- [What the task requires] Each entry should be set down exactly as written, except for any picture it holds.

(Dataset records)
---------------
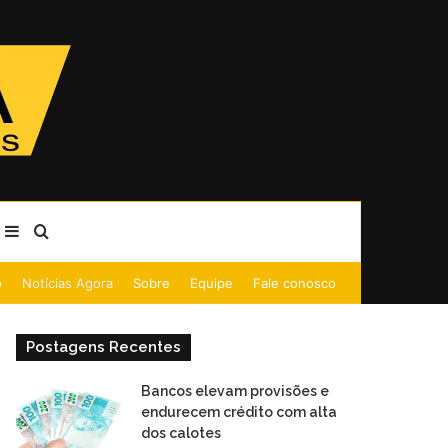
Barra Lateral
Procurar por
o
Notícias Agora
Sobre
Equipe
Fale conosco
Postagens Recentes
Bancos elevam provisões e
endurecem crédito com alta
dos calotes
---------------
- [The completed task]
Barra Lateral
Procurar por
o
Notícias Agora
Sobre
Equipe
Fale conosco
Postagens Recentes
Bancos elevam provisões e
endurecem crédito com alta
dos calotes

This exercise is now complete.